I didn’t know about tides then. Didn’t know that trust itself, as easily as it came in, could be pulled away.

I saw the bikes, entering the lobby of the hotel in Long Beach, Mississippi. (Even as I’m typing the state, I can’t help but spell it aloud in the rhythm we learned at Washington Elementary.) They weren’t banana seat bikes, but my youthful heart beat as if it were my sixth birthday. Having learned the repeated lessons of adulthood since then,I timidly asked if the bikes were for rent. “No, you can just take them, enjoy them, and bring them back.” She said it so easily, smiling, not knowing the beauty of the gift — or maybe she did…

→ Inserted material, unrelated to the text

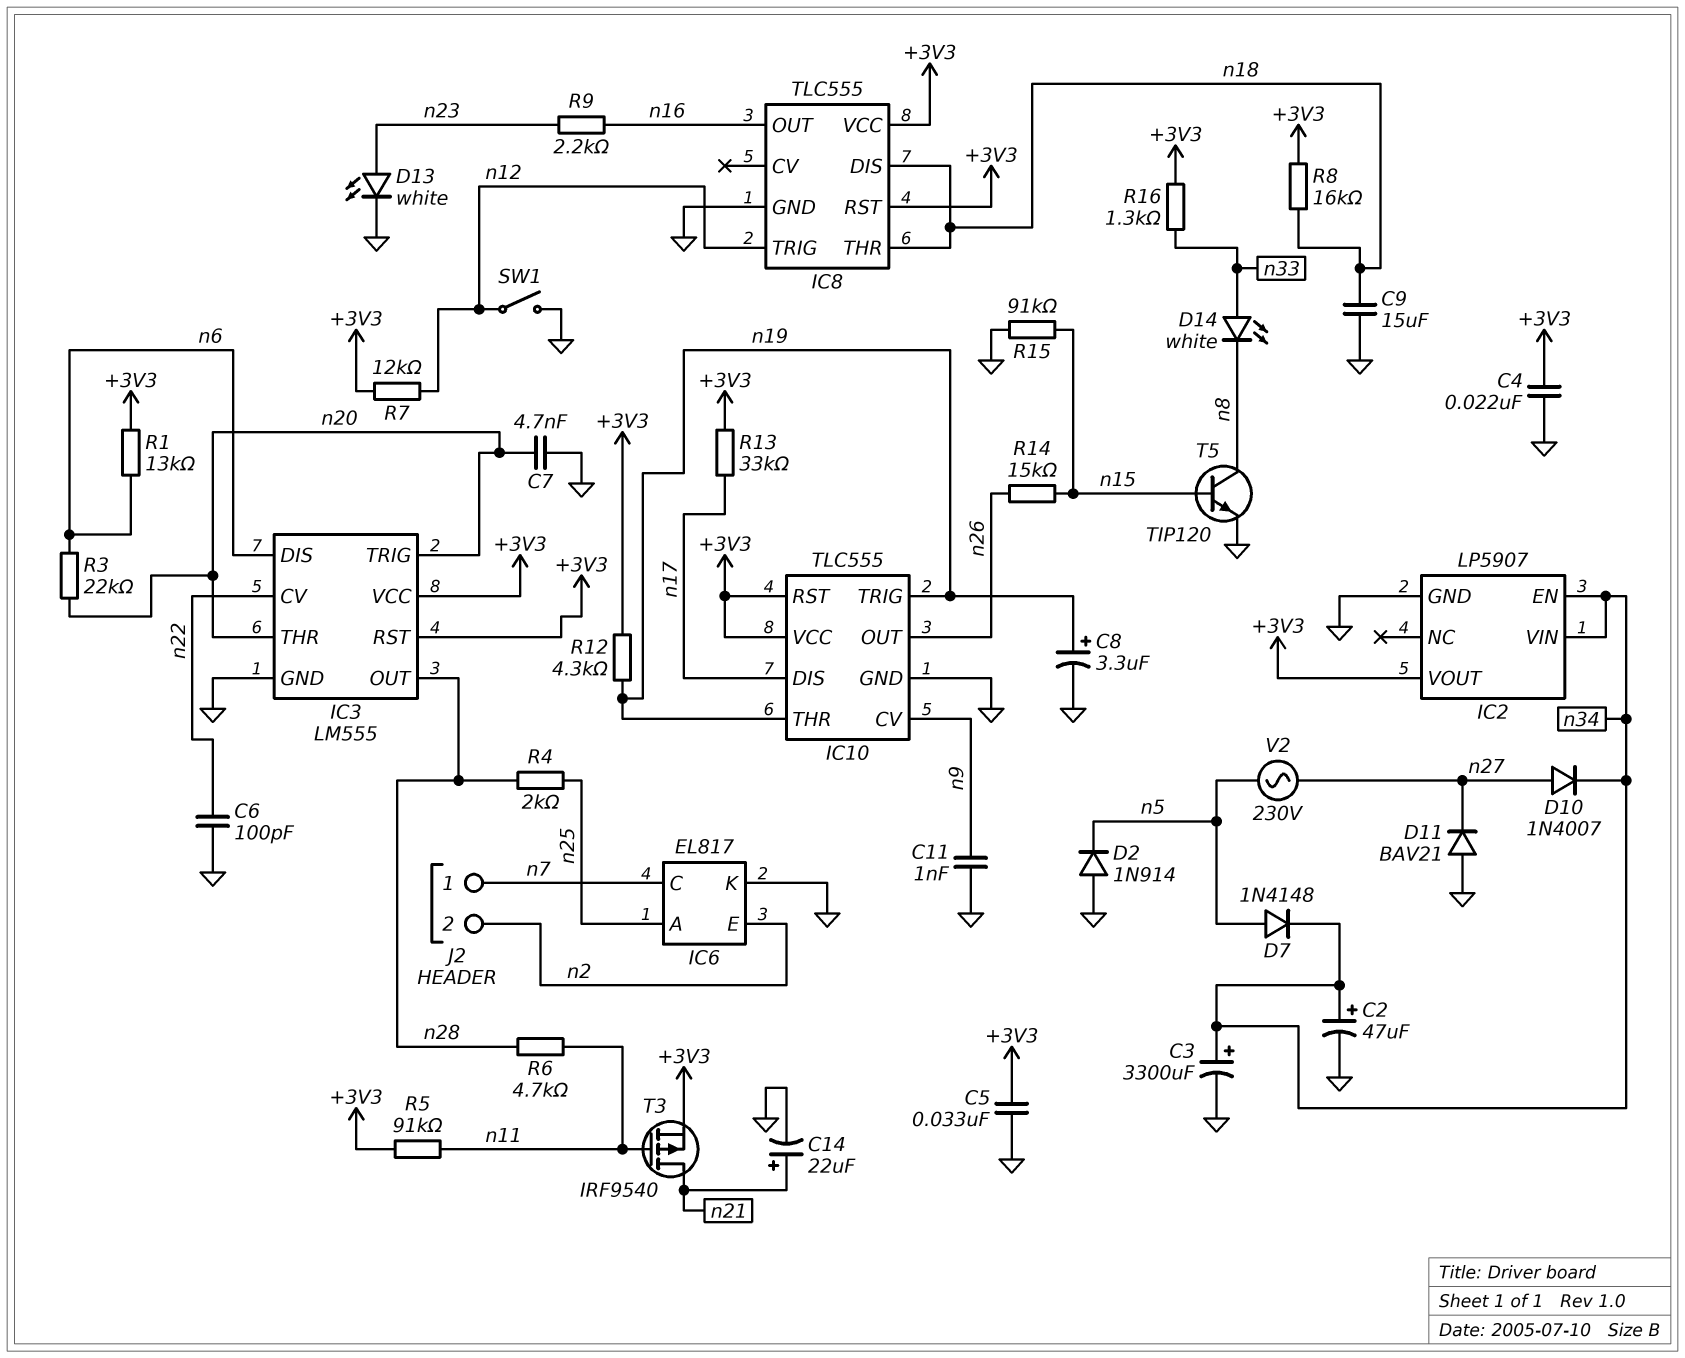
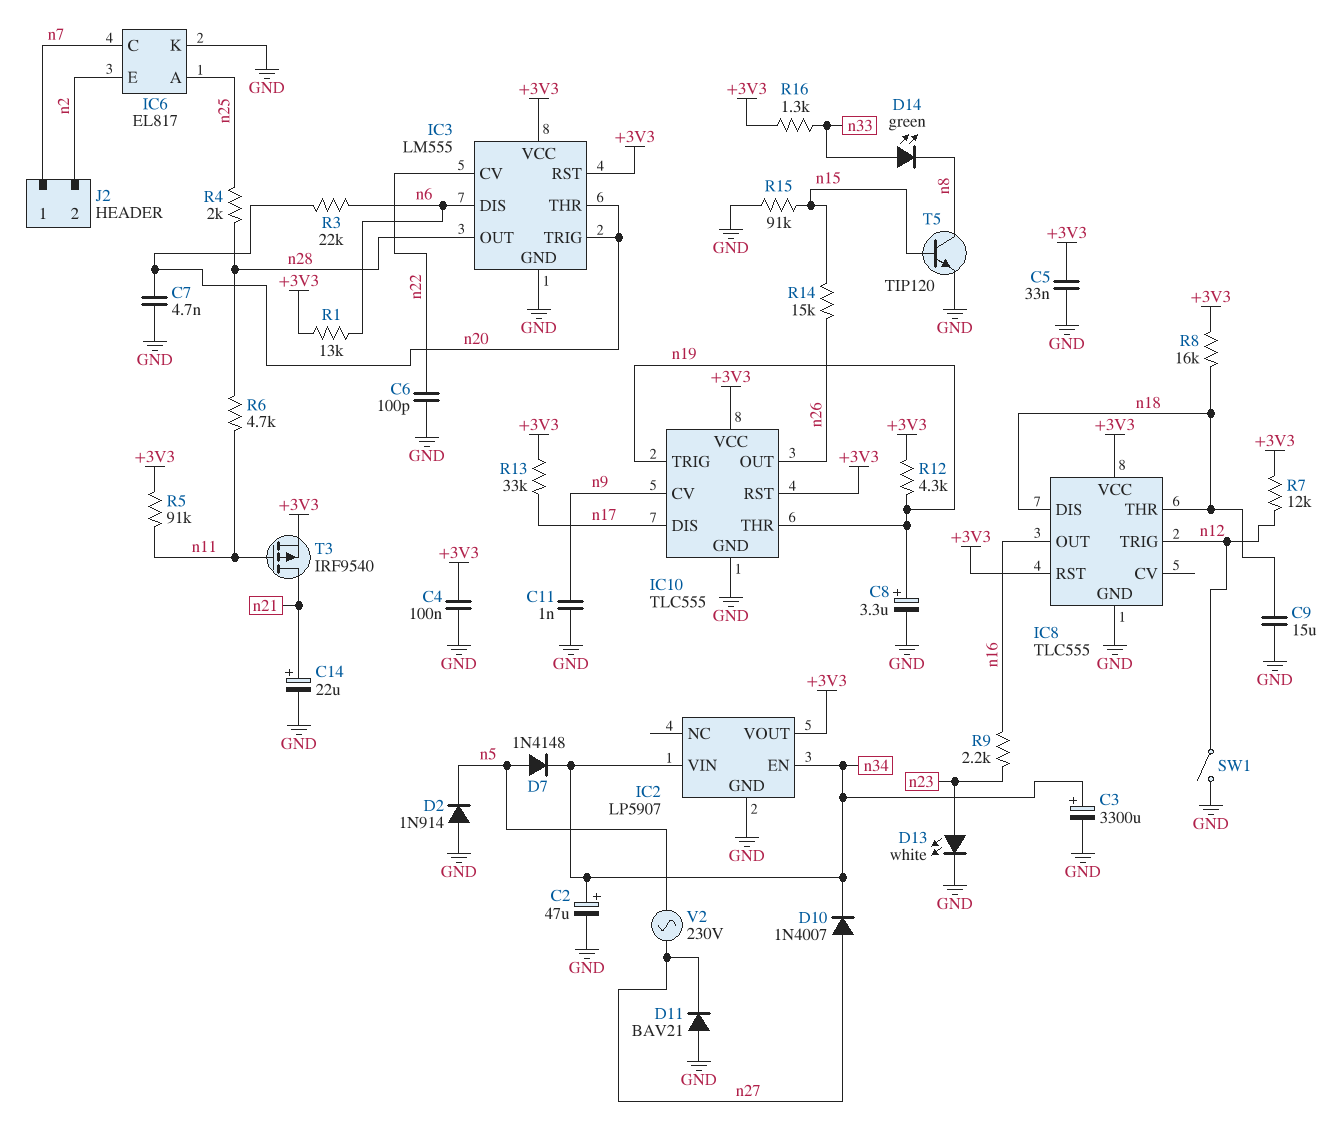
C4: 22nF (+3V3, GND) -> 100nF (+3V3, GND)
D14: LED white (A n33, K n8) -> LED green (A n33, K n8)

Dumping the suitcases into our room as fast I could, I raced back down to the lobby. “We’re going to take them out,” I exclaimed. She smiled.

With the first wisp of my hair, the Gulf coast became the road to Lake Latoka in the summer of my Alexandria youth. I was riding. Free. Balanced by the trust in everything. good. Because it was there that we could hop on and off of our bikes. Lean them on sides of buildings. Drop them in ditches. In vacant lots. Neighbor’s yards. And they would be there. Waiting. Ready for our return. And maybe this was the truest of freedoms. Even more than the wind in our hair, against our bare legs — this trust.

Time and circumstance has a way of pulling it back. But it can return. I have felt the tides. Even come to believe in them. Trust in their return. Trust in trust itself.

Sand sparkles the backs of my legs. And the depths of my heart. Reminding me that today is a day to hop on. I am free to believe. Balanced in love. Ever and still.